Il fut un temps, reprit mamie, où sorcières et humains s’entendaient beaucoup mieux qu’aujourd’hui. Je suis certaine que tous ceux qui sont remontés assez loin dans leur arbre généalogique le savent.
page 285.
Mon avis
Des sorcières, de la magie, des philtres d’amour, une sorcière sanguinaire ressuscitée, un humain, un amoureux éconduit, et Halloween, ça promet un bon moment, hein? Et bien ça s’arrêtera là!
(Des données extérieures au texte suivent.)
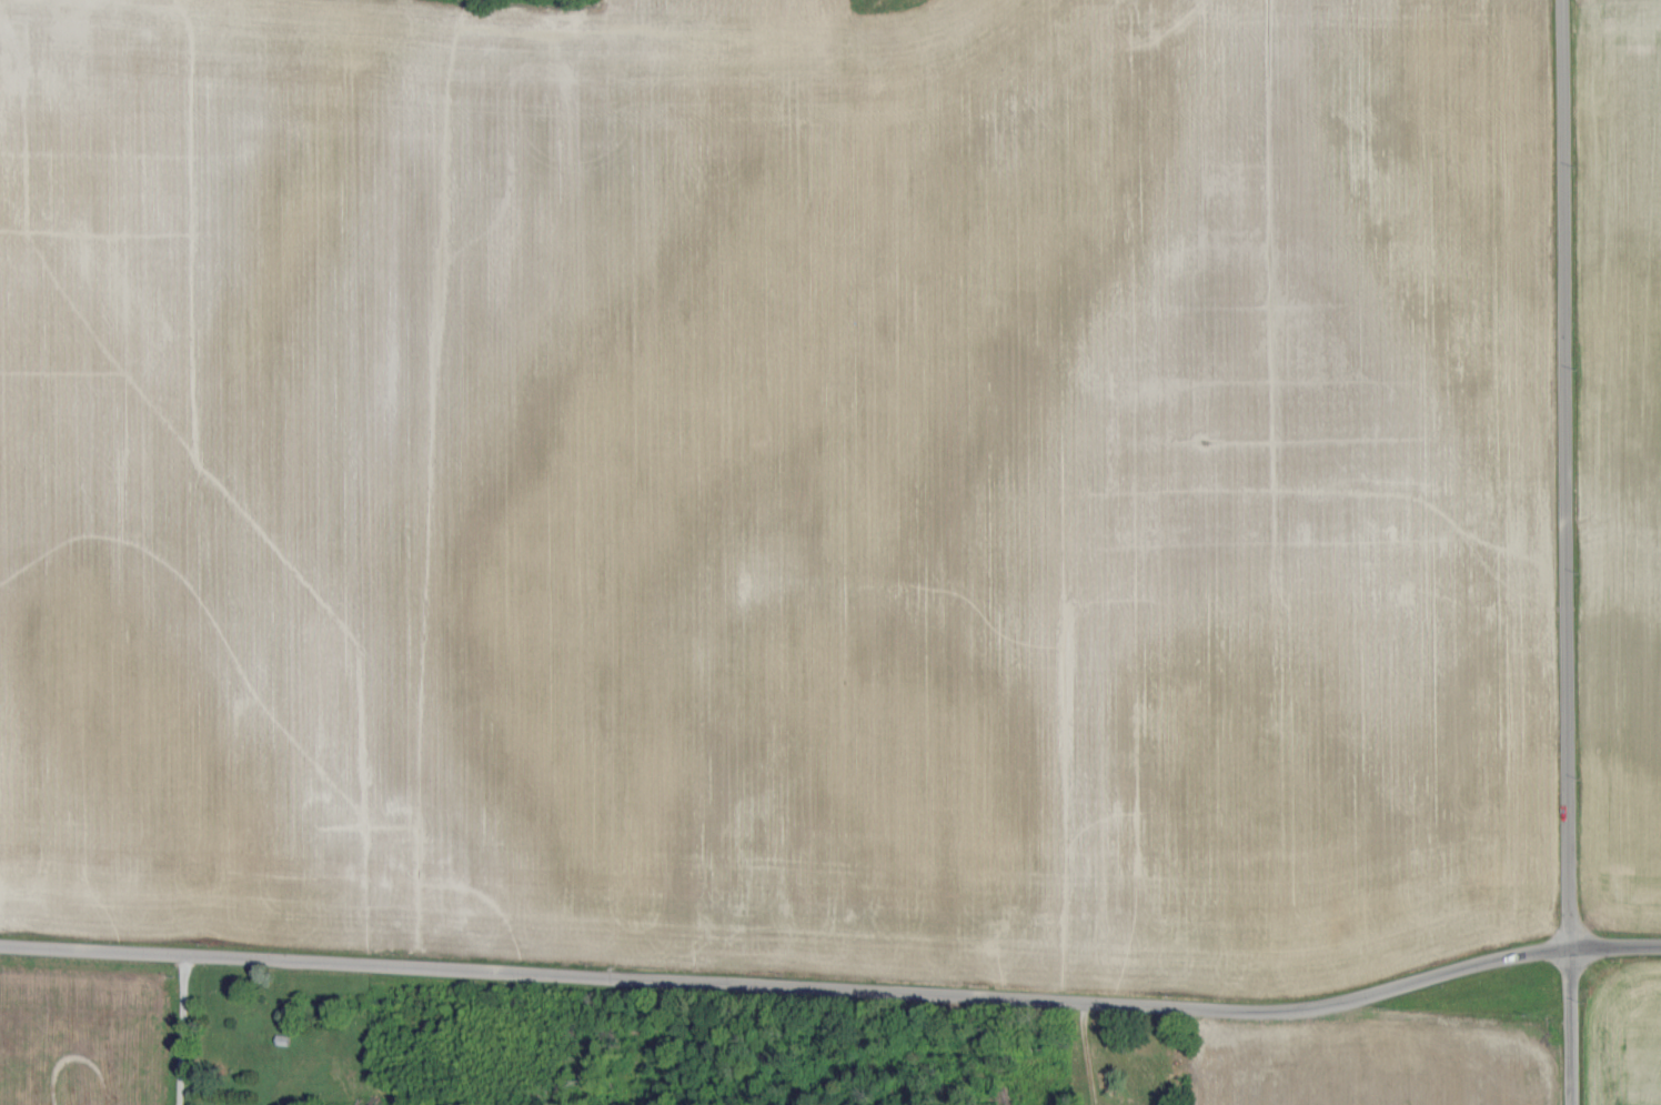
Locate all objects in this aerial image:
road: (1565, 475)
road: (834, 991)
road: (1572, 1027)
road: (183, 1031)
C’est plat, c’est moue même pendant la grande scène finale, je me suis ennuyée.
Les personnages principaux sont tout noire ou tout blanc. D’un côté, Blaise, la cousine maléfique qui séduit les garçons en fonction de leurs voitures. Et de l’autre, Thea, la gentille petite sorcière, qui subit les conséquences des mauvaises attentions de sa cousine, mais qui va tout remettre en jeu pour sauver l’humain qui est son âme soeur, et briser toutes les lois du Night World! Ça doit vous rappeler quelques choses si vous avez lu mes autres articles sur la saga? À part un changement d’ethnie des créatures de la nuit, le schéma est le même.
Les personnages secondaires sont quasi inexistant. Du moins, il y en a mais ils servent à rien dans l’histoire, on pourrait largement s’en passer.
Le seul moment où j’ai voulu connaître la suite, c’est à partir de la page 300! Sur un livre de 302 pages, c’est triste!
Avec ce livre je valide l’échelon Fae du mois de la bit-lit lancé par @ludopuledt.